**GOALS:**
#1 From the climate speech, repeat the passage word for word, beginning at the words "Other regions in" and stopping after the words "not in Germany.".
#2 In the climate speech, condense the paragraph beginning "Other regions in the world are moving" into a short list that keeps its main facts.
#3 Take the climate speech further, continuing from its final sentence.

**DOCUMENT SEGMENT:**
* Begin *
Ten years ago, I went into this European Parliament – coming from science, going into politics – because I noticed that politicians were not acting, and I thought it’s about time that they started acting.

And sorry, Commissioner, sorry, Council, you were only talking about 2050. If I follow all those marches on the street, the last time I checked I didn’t see anyone ask: ‘We want a 2050 vision’. All are asking: ‘We want action now’.

We need to do more as Europe, we need to step up our ambitions now and what we hear is only: ‘we are going to talk about a long-term strategy’. Mr Liese is even saying: ‘Let’s do first a long-term strategy, don’t talk too much about action, because maybe that will shake up some countries!’ That’s the purpose! We’re talking about a climate crisis here. We are talking about action that needs to be done.

(Applause)

As one of the slogans says: if climate had been a bank, it would have been safe by now.

(Applause)

So it really is about time also that we need to do more and I think this is really what we can see – it’s the climate marches we see on the streets, not just the strikes by the youth, but also the big marches. Last Sunday in Amsterdam, 40 000 people on the street; in Brussels two times 70 000 people; people on the streets asking for more action. That is a social movement, a social movement that we should not let down. They are calling on Europe to do more. And if you want to talk about the future of Europe, this is about the future of Europe. The future of Europe is green jobs and that is another comment to my dear colleague Peter Liese.

When you are talking about future jobs you should talk about the green transition.

(Applause)

Other regions in the world are moving, are investing – look at California, but also look at the solar investments in India. Look at the electric transportation in China. They are moving. The German car industry is investing more in electric transportation in China than in Germany and that’s because there they do policies and not in Germany.
* End *
**DATA EXCERPT:**
* Begin *
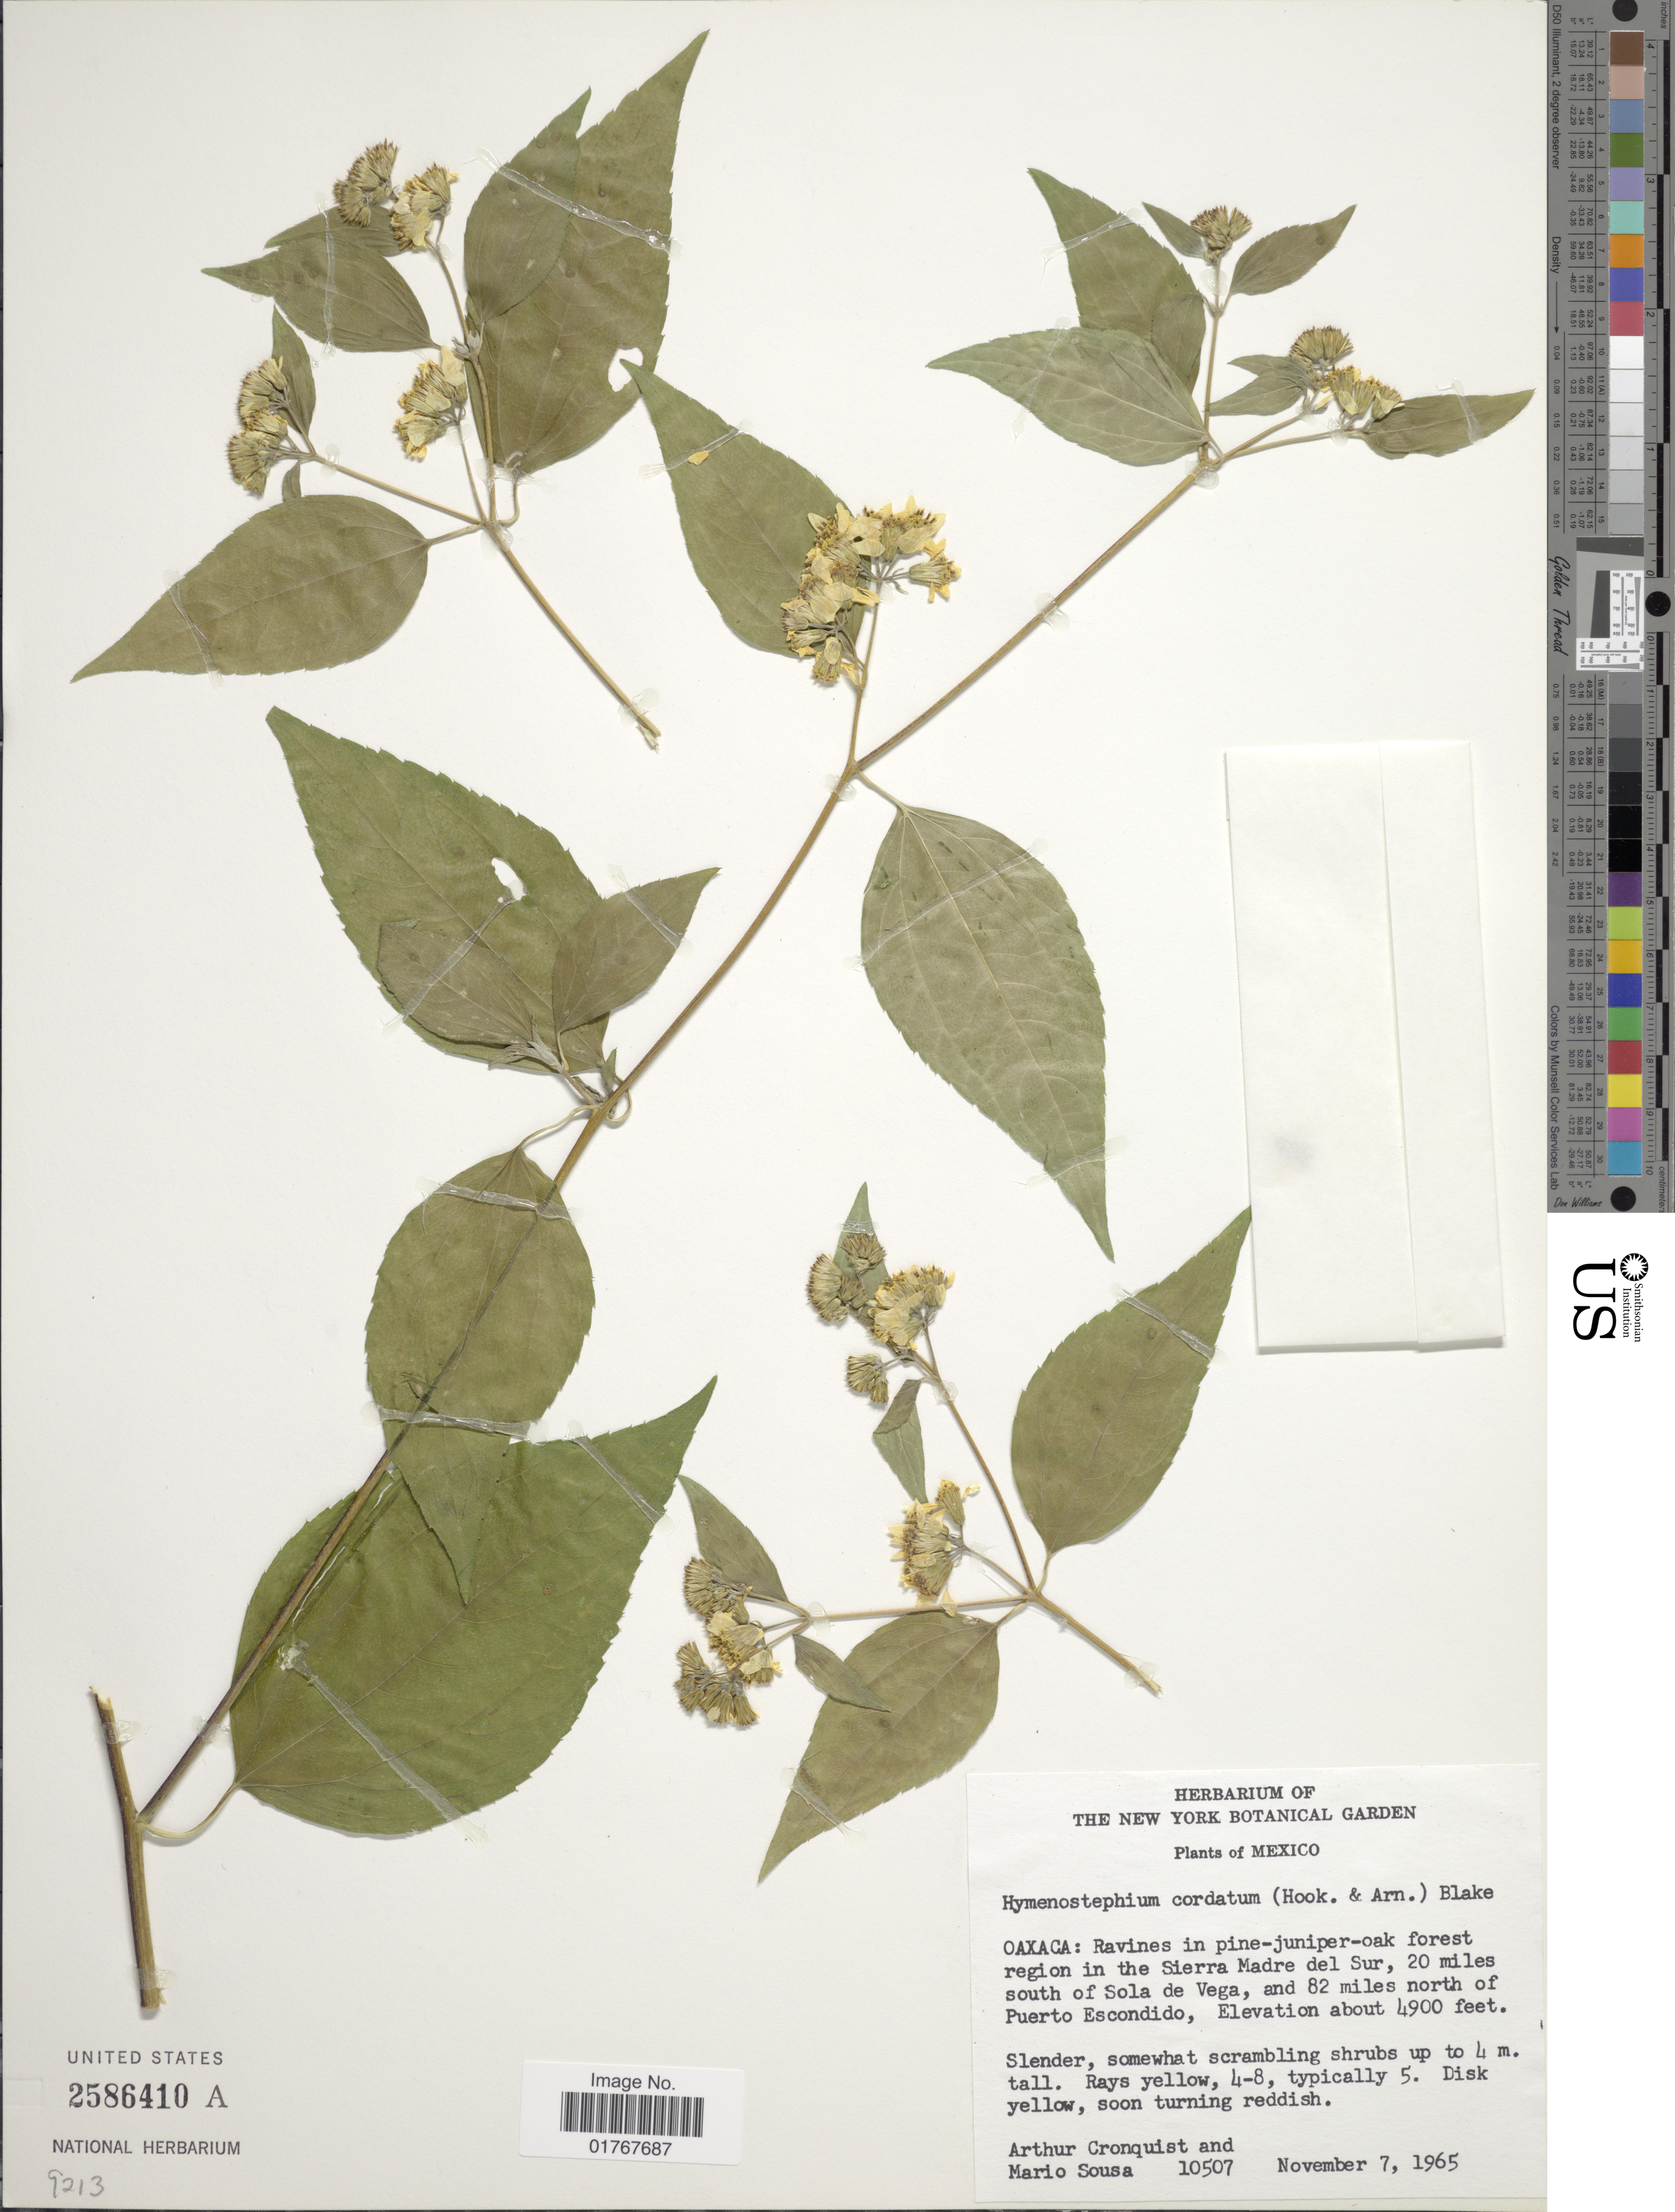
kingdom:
* End *
**OUTPUTS BY TASK:**
#1
Other regions in the world are moving, are investing – look at California, but also look at the solar investments in India. Look at the electric transportation in China. They are moving. The German car industry is investing more in electric transportation in China than in Germany and that’s because there they do policies and not in Germany.

#2
- Other regions of the world are moving and investing.
- Examples cited: California, solar investments in India, and electric transportation in China.
- The German car industry invests more in electric transportation in China than in Germany, because China has the policies and Germany does not.

#3
(Applause)

So we need to step up and we need to take action and we don’t only need to talk about targets – and by the way it’s good that people are getting annoyed because this is the debate, right? Because everyone is always saying that we do the same and we all have the same targets, but this shows we don’t, because if we go beyond the targets then suddenly you see that the vested interest of the fossil industry is still hugely protected by this side of Parliament.

(Applause)

As my colleague said, on finances we still only try to say ‘okay, don’t talk about the negative impact of our financing, only talk about a little green corner’. On agriculture we don’t manage to really make sure that agriculture becomes green. On transportation, we are still lagging behind on new and future transportation, and on climate proofing of our investments we’re not delivering.

We really need to step up. Tomorrow is our first vote for higher targets. But after that, these elections, these European elections, will be about climate – about real action, because it’s time to act instead of talking.

(Sustained applause)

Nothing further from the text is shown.